O meu primeiro restaurante foi no Leblon chamava Roanne – o nome da minha cidade. O espaço era de 30 metros quadrados. Tinha um fogão de casa usado, uma geladeira de casa usada, um ar condicionado que quando ligado parecia um avião decolando. Abri as portas. Primeiro dia não entrou ninguém. No segundo dia, entrou um casal, olhou e foi embora. No terceiro dia, tive a sorte (a vida algumas vezes depende de alguma sorte) de entrar dois homens que estavam passando na calçada indo para o mercado (na frente do restaurante). Eles comeram e gostaram. Um deles me perguntou: ‘Por que você deu o nome ao restaurante de Roanne?’ Eu respondi: é minha cidade. Ele falou: ‘Olha! A gente entrou aqui no seu espaço justamente pelo nome Roanne, já estive na sua cidade. Porque eu vou lá, todo ano, no restaurante que eu adoro que se chama Troisgros’.

Naquela época, o restaurante Troisgros (da minha família) já acumulava três estrelas Michelin. Era bem conceituado no mundo inteiro, porque revolucionou a gastronomia mundial. E eu num botequim com o fogão de casa usado. Eu falei: eu conheço (mas não falei que era o filho do dono do restaurante). Ele disse: ‘Aqui está o meu cartão e eu vou lhe mandar muitos clientes’. Aí eu peguei o cartão e li; José Bonifácio de Oliveira, presidente da Globo Televisão. O outro era um dos maiores jornalistas do Brasil, Armando Nogueira.

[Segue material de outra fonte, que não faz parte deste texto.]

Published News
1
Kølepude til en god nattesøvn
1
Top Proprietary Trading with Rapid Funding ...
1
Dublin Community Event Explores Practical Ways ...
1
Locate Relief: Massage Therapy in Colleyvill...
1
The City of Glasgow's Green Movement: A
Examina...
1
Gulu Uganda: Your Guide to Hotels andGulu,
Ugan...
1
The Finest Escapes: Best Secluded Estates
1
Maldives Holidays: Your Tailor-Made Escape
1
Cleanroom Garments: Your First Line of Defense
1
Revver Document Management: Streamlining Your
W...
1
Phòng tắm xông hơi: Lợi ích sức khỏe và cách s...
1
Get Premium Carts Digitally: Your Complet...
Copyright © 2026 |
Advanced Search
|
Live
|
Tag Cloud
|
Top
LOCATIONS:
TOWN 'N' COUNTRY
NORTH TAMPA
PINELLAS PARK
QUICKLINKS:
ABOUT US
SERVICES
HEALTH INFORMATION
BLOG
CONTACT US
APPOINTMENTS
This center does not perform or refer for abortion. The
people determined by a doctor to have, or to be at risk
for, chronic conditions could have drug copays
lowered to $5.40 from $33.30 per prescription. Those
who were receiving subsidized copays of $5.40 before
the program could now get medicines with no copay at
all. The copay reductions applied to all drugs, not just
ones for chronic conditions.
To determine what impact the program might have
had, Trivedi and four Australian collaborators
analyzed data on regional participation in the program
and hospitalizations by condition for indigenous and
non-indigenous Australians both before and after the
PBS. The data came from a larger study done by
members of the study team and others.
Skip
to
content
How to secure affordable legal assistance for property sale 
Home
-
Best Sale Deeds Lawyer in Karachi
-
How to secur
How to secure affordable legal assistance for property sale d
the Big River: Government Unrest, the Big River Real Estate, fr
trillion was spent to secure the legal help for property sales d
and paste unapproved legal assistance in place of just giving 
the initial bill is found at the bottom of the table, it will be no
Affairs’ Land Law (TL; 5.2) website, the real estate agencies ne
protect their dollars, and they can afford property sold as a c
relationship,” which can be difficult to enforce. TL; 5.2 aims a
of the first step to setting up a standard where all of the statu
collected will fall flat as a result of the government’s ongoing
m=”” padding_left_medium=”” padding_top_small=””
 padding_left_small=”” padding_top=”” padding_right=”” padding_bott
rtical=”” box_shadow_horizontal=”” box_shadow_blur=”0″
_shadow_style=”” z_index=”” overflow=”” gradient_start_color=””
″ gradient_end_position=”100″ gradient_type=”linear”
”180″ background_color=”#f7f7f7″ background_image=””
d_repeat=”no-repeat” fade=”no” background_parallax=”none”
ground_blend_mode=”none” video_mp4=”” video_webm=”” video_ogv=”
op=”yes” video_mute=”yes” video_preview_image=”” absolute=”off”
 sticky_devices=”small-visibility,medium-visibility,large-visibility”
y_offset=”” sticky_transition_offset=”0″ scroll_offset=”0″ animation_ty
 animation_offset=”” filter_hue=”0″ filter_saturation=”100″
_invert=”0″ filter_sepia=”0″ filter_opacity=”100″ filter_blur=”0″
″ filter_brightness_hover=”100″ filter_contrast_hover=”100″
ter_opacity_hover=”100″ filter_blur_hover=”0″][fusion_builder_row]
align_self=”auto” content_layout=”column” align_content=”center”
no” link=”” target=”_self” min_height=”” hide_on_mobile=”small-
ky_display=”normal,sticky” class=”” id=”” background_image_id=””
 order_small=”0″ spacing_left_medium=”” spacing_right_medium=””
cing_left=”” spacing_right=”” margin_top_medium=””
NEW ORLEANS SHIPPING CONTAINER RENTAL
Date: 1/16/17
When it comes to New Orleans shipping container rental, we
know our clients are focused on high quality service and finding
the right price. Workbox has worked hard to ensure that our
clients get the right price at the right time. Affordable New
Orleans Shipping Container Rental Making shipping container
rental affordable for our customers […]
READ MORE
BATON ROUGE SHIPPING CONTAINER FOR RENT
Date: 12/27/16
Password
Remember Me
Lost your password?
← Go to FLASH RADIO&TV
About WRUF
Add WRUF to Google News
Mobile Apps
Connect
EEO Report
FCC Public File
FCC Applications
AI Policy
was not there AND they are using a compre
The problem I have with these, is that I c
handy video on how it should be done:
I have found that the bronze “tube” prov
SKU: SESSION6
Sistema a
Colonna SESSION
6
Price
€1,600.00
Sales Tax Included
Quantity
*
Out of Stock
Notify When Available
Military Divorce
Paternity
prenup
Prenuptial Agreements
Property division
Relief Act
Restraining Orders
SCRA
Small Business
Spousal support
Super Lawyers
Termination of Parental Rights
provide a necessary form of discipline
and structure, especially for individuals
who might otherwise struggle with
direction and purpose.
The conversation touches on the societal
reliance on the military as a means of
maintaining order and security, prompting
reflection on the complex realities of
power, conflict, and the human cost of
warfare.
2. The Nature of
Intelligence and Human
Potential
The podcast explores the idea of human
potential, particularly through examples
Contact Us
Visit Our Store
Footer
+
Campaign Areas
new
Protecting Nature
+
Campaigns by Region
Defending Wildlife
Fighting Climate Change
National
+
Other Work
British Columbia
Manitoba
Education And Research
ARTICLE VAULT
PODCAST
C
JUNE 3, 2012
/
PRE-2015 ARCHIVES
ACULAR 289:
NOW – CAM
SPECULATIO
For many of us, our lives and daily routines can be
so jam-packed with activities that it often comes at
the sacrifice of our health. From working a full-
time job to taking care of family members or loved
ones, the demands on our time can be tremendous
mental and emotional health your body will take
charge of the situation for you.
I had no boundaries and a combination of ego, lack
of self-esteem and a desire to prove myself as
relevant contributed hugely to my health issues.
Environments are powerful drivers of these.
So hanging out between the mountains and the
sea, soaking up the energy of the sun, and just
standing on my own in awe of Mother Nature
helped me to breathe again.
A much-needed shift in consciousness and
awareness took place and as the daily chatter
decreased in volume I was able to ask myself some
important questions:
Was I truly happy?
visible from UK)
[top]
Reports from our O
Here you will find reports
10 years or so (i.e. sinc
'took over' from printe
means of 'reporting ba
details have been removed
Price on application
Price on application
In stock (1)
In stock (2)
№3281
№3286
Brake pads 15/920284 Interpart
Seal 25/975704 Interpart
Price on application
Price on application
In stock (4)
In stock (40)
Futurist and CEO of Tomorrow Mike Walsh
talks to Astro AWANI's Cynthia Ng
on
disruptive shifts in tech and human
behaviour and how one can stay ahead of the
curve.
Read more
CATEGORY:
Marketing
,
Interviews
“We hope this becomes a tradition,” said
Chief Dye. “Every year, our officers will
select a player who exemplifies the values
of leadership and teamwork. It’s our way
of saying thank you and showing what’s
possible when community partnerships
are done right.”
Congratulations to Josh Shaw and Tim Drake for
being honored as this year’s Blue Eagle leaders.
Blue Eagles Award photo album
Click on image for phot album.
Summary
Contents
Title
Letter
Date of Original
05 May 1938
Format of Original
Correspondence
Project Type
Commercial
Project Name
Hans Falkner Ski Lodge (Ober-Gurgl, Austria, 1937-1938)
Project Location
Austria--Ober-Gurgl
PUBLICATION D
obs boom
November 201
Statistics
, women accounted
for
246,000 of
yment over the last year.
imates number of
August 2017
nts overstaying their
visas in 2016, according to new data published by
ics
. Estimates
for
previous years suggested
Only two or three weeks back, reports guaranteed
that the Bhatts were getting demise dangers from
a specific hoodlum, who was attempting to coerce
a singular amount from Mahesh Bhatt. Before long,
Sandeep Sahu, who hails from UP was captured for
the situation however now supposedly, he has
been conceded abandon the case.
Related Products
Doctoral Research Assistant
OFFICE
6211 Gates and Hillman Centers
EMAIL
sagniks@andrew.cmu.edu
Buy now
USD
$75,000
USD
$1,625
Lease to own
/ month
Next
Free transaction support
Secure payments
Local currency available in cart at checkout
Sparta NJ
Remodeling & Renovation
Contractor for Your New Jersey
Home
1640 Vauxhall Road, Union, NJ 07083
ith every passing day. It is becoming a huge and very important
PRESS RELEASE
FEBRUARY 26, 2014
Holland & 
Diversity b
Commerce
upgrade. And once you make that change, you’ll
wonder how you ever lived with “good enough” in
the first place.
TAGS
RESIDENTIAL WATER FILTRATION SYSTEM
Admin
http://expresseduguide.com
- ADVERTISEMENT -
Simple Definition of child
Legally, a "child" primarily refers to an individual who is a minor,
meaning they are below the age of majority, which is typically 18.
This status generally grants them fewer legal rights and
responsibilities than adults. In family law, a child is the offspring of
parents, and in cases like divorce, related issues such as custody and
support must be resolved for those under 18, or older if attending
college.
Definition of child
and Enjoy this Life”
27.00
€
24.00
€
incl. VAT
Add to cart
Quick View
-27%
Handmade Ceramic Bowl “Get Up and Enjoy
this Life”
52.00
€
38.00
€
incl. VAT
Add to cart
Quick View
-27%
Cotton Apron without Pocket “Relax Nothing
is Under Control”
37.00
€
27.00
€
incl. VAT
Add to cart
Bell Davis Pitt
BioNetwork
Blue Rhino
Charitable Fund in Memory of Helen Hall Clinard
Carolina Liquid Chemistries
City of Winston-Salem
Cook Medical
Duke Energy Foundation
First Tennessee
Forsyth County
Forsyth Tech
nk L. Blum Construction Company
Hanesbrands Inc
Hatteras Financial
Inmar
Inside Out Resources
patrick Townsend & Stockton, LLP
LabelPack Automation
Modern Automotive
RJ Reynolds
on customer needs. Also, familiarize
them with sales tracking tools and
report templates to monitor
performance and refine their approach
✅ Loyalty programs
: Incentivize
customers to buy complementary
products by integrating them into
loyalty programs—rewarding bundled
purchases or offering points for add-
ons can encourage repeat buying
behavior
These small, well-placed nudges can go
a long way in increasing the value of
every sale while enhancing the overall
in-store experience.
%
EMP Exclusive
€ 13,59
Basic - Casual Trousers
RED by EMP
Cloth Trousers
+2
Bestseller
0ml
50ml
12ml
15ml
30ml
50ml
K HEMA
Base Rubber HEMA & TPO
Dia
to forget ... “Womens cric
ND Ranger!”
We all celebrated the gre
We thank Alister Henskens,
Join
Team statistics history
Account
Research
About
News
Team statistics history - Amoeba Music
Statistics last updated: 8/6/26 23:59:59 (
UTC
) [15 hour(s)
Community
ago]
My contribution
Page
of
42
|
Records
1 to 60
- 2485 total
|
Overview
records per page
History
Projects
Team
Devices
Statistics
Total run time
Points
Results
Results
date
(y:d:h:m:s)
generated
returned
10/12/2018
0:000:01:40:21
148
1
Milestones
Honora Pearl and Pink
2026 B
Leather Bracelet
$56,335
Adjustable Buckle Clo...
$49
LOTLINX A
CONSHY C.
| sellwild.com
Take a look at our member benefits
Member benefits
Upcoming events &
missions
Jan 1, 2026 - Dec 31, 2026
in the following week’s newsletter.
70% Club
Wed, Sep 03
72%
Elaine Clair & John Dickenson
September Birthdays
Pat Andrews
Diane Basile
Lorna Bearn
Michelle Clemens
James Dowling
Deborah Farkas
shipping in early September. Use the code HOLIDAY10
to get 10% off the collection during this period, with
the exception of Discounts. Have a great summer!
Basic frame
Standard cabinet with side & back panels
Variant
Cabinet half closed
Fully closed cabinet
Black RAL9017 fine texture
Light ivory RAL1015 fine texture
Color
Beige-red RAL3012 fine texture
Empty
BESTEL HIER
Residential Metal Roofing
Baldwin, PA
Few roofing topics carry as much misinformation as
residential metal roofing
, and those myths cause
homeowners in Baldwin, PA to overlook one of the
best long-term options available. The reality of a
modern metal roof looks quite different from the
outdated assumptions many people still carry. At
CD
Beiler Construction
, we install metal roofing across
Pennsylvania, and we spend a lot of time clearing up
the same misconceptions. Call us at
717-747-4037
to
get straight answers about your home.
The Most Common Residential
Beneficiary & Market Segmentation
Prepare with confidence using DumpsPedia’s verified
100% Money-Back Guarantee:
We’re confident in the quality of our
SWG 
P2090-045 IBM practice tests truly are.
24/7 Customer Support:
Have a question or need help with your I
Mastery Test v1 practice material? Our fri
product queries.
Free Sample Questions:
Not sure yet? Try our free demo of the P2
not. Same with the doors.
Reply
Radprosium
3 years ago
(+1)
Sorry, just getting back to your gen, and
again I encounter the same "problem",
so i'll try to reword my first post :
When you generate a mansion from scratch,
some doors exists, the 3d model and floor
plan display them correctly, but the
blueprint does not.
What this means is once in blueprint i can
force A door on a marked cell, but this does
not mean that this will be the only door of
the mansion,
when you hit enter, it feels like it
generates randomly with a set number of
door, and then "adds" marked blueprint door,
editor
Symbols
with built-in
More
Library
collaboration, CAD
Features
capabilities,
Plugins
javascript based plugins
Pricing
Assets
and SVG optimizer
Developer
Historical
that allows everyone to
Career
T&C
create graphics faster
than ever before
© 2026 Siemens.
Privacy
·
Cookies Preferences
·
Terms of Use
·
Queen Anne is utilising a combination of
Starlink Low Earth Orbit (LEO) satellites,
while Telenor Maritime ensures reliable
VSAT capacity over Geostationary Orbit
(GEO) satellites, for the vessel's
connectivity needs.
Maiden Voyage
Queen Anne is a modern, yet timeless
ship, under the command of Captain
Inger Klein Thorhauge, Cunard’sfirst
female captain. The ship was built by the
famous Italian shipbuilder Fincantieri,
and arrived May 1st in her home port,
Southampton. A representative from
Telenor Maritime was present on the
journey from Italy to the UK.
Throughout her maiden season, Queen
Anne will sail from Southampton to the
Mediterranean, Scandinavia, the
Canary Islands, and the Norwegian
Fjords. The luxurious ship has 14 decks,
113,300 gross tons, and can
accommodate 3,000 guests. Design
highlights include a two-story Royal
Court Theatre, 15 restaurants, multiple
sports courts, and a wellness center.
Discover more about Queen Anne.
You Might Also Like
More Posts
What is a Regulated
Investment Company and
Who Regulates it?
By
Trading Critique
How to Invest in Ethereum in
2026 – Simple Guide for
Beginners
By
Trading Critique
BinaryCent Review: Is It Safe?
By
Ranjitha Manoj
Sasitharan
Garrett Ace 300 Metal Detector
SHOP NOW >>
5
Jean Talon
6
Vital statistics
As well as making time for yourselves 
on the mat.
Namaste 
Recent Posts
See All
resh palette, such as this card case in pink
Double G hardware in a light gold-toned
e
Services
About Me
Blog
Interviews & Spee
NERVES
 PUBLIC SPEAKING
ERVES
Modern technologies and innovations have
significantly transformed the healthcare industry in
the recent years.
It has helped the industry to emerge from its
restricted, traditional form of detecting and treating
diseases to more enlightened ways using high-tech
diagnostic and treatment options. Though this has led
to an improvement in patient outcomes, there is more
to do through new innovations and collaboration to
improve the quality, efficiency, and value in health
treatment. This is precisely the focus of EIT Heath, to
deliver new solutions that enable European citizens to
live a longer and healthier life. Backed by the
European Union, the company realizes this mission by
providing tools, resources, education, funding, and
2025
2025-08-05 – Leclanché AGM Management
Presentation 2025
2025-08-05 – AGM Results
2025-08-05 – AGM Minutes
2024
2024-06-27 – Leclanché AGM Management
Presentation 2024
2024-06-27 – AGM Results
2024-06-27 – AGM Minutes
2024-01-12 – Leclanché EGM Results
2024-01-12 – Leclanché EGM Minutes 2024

O negócio foi o seguinte: no outro dia, tinha fila na porta. Só eu e minha esposa no salão – sem salão, porque passávamos os pratos de um pra outro. No terceiro dia, o Batista entra procurando trabalho (magrinho, com 17 anos). Eu disse a ele: Entra agora! Ele começou lavando louças, foi o meu primeiro ajudante. Estamos juntos há 38 anos. E hoje, ele é apresentador de televisão. Enfim, uma relação que não considero mais profissional, pois é meu amigo, meu irmão. Temos uma cumplicidade extraordinária. O Batista foi um achado. Basta um olhar e a gente se entende sem falar nada” 

Depois de 35 minutos, nos sentindo na sala de visitas, ouvindo o Claude, ele começa a preparar os pratos junto com ajudantes que ficaram ao lado ouvindo, esperando: eram as crianças escolhidas da plateia.